Years ago, Pizza Hut indulged America's apparently insatiable cheese cravings with its stuffed-crust pizza. By packing extra cheese into the crust itself, this pizza won the hearts of cheese lovers everywhere and soon became a legendary part of the Pizza Hut menu.
However, Pizza Hut items come and go. What if you crave stuffed-crust pizza and can't get it from the source? Can you make an acceptable substitute at home?
The Same, Only Different
A basic pizza recipe calls for a fairly simple dough that's kneaded, rested and stretched into a circle. Onto this circle sauce is spread, followed by any number of toppings and, usually, mozzarella cheese. There are thousands of variations on this theme.
With a few tweaks to the standard method, you can come up with a creation akin to the stuffed pie that Pizza Hut offers.
Making the Dough for Copycat Pizza Hut Stuffed-Crust Pizza
For the buttery quality of Pizza Hut stuffed-crust dough, substitute some of the olive oil that is called for in most recipes with melted butter. If you're using store-bought dough, spread a few tablespoons of melted butter over the surface after you've rolled it out. If you like, you can also spritz butter spray around the rim of the pizza before putting it in the oven.
Quite a few copycat dough recipes call for a pinch of garlic powder, onion powder and/or sugar. You can also use 12 ounces of warm beer for some of the liquid content in addition to the seasonings.
The dough should be rolled out so that its thickness is uniform and allows space for overhang along the rim. Yes, it's OK to use a rolling pin in order to prevent too much thickness at the edges and not enough thickness in the middle.
Stuffing the Cheese
Place mozzarella cheese all along the border. Some folks prefer string cheese for its consistent width, using it as is or making adjustments by pulling away some of the strands. Others customize their own blend by adding cheeses such as provolone, fontina and Asiago.
Fold the overhanging dough over and around the cheese, making sure to leave no gaps as you tuck it in. If you like, use a pastry crimper for a tighter seal.
Leaky Cheese and What to Do About It
When you chomp down on the rim of a stuffed pizza, you expect a small explosion of melted cheese along with the crunch and chew of the crust. What a delightful mouthful of blended textures and tastes... and how disappointing to find only a hollowed-out shell with a sad dribble of burnt cheese pooled underneath it.
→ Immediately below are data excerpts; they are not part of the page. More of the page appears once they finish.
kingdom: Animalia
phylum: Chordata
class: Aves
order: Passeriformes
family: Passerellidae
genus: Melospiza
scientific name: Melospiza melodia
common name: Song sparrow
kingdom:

Melting cheese can ooze out either outside or inside the pizza. Either way, it defeats your purpose. The cheese that leaks toward the inside of the pizza can take toppings along with it, running out like lava from Vesuvius, only to break down and leak through the center. Cheese escaping from the outer rim of the pizza simply turns into a hardened substance that can be peeled off but not enjoyed.
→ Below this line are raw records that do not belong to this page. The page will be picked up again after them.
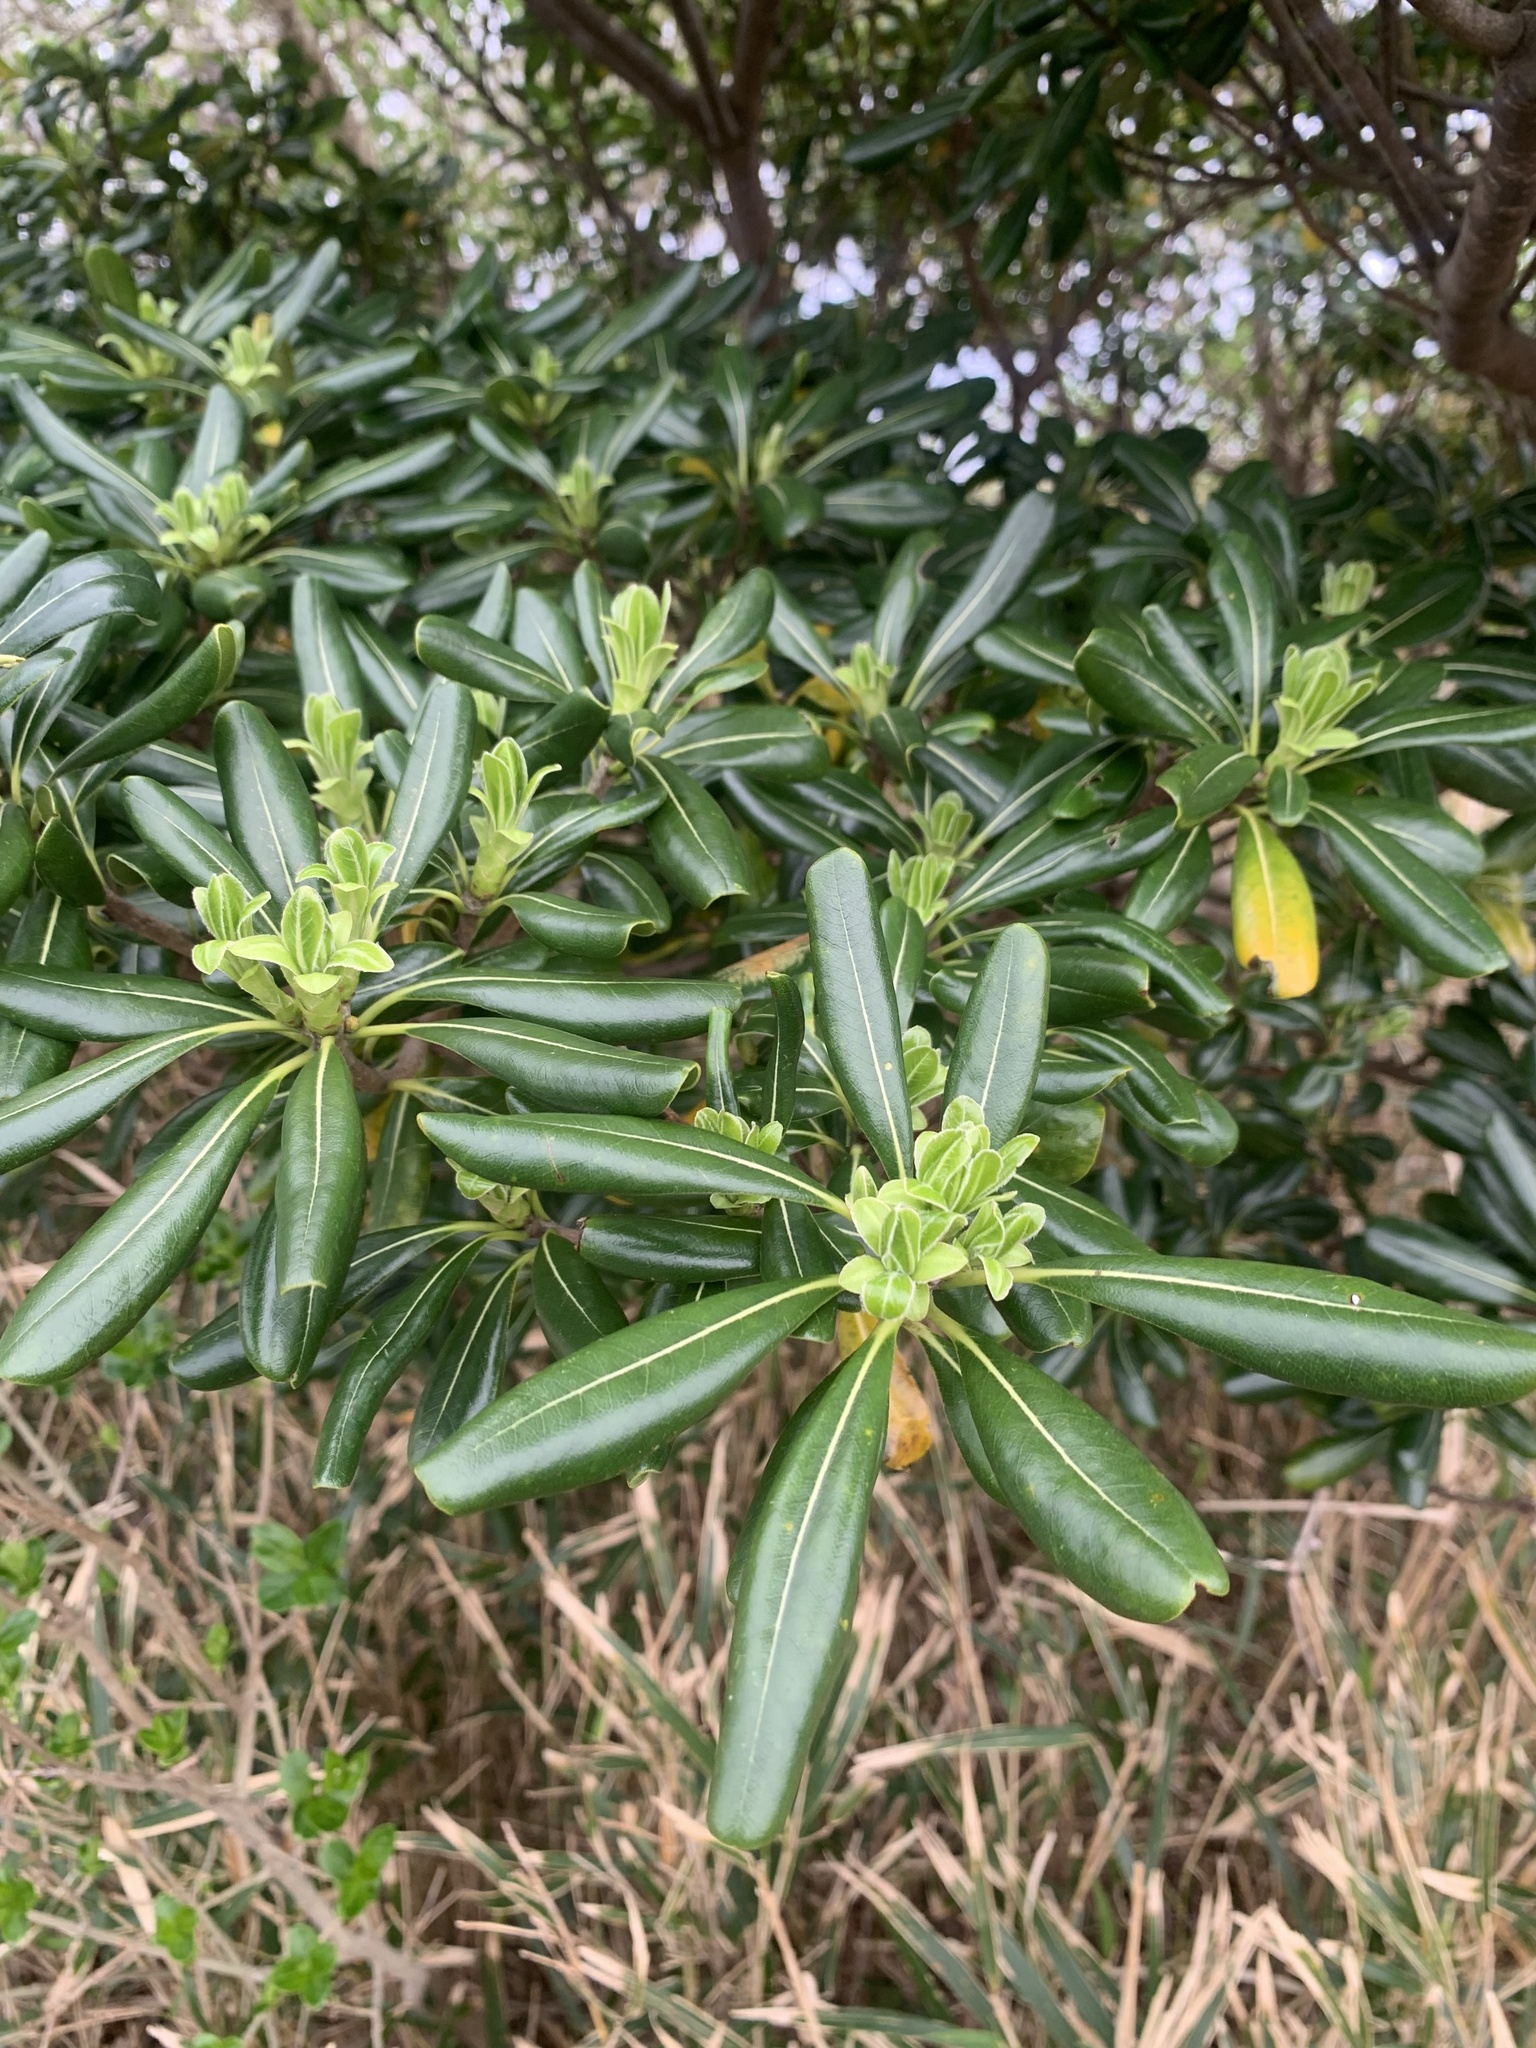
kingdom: Plantae
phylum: Tracheophyta
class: Magnoliopsida
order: Apiales
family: Pittosporaceae
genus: Pittosporum
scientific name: Pittosporum tobira
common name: Japanese cheesewood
- Thinner may be better. Cheese that's too thick can increase the pressure of steam building inside the crust as it heats up, which in turn increases the risk of rupture and leakage. Rumor has it that Pizza Hut itself uses "restricted melt" cheese.
- Pierce the crust a few times around its circumference to allow steam to escape.
- Drop the proportion of water used to make your dough by 10 percent or so for less steam.
- Consider freezing the cheese beforehand, thereby allowing the dough to firm up more during cooking before the cheese begins to melt.
Stuffed Grilled-Cheese Pizza
For some folks, the best flavor combination in the world is a grilled-cheese sandwich served with a cup of tomato soup – followed closely by pizza with a cheese-stuffed crust that is slathered with tomato sauce.
Pizza Hut came up with a pie that combined the best of these worlds with its grilled-cheese, stuffed-crust pizza. To make a reasonable facsimile, stuff the crust by substituting cheddar cheese for part of the mozzarella. Make your pizza sauce with the seasonings you like in soup. Before cooking, brush melted butter around the rim and press toasted breadcrumbs on top for the necessary toasty crunch.